10. Davalı vekilli süresinde vermiş olduğu cevap dilekçesinde; müvekkilinin ticaret merkezinin …/… olduğunu, davanın … … Mahkemelerinde ikame edilmesi gerektiğini belirterek yetki ilk itirazında bulunmuştur.
11. İlk itirazlar HMK m. 116 hükmünde düzenlenmiştir. Yapılan bu düzenleme uyarınca; kesin yetki kuralının bulunmadığı hallerde yetki itirazı ve uyuşmazlığın tahkim yolu ile çözümlenmesi gerektiği itirazı ilk itiraz olarak kabul edilmiştir. İlk itirazların hepsinin cevap dilekçesinde ileri sürülmesi zorunludur. İlk itirazlar dava şartlarından sonra incelenir. İlk itirazlar, ön sorunlar gibi incelenerek karara bağlanır (HMK m. 117).
12. Davalı yanca yapılan yetki itirazının davanın esasından önce incelenmesi gerektiği anlaşılmakla bu yönde değerlendirme yapılması gerekmektedir.

[Bir veri derlemesinden kayıtlar]
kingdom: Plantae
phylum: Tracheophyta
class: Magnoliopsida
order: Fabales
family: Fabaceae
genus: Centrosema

• Alıştırmalar:
(a) Kaynak metne göre aşağıdaki soruları cevaplayınız.
(i) İlk itirazlar HMK'nın hangi maddesinde düzenlenmiştir?
(ii) İlk itirazların hepsinin hangi dilekçede ileri sürülmesi zorunludur?
(iii) Davalı vekili cevap dilekçesinde hangi ilk itirazda bulunmuştur?
(b) Kaynak metinde "10. Davalı vekilli" sözleriyle başlayan yerden "ilk itirazında bulunmuştur." sözlerine kadar olan her şeyi aynen çıkarınız.
(c) Aşağıdaki ifadelerin kaynak metinle uyuşup uyuşmadığını belirtiniz. Her biri için evet ya da hayır deyip metinden belirleyici sözleri aynen aktarınız.
(i) İlk itirazlar dava şartlarından önce incelenir.
(ii) İlk itirazlar ön sorunlar gibi incelenerek karara bağlanır.
(iii) Davalının yetki itirazı davanın esasından sonra incelenmelidir.
Satırların kaynak metinle hiçbir ilgisi yoktur.

• Doğru Cevaplar:
(a)
(i) HMK m. 116
(ii) Cevap dilekçesinde
(iii) Yetki ilk itirazında

(b)
10. Davalı vekilli süresinde vermiş olduğu cevap dilekçesinde; müvekkilinin ticaret merkezinin …/… olduğunu, davanın … … Mahkemelerinde ikame edilmesi gerektiğini belirterek yetki ilk itirazında bulunmuştur.

(c)
(i) Hayır: "İlk itirazlar dava şartlarından sonra incelenir."
(ii) Evet: "İlk itirazlar, ön sorunlar gibi incelenerek karara bağlanır"
(iii) Hayır: "Davalı yanca yapılan yetki itirazının davanın esasından önce incelenmesi gerektiği anlaşılmakla"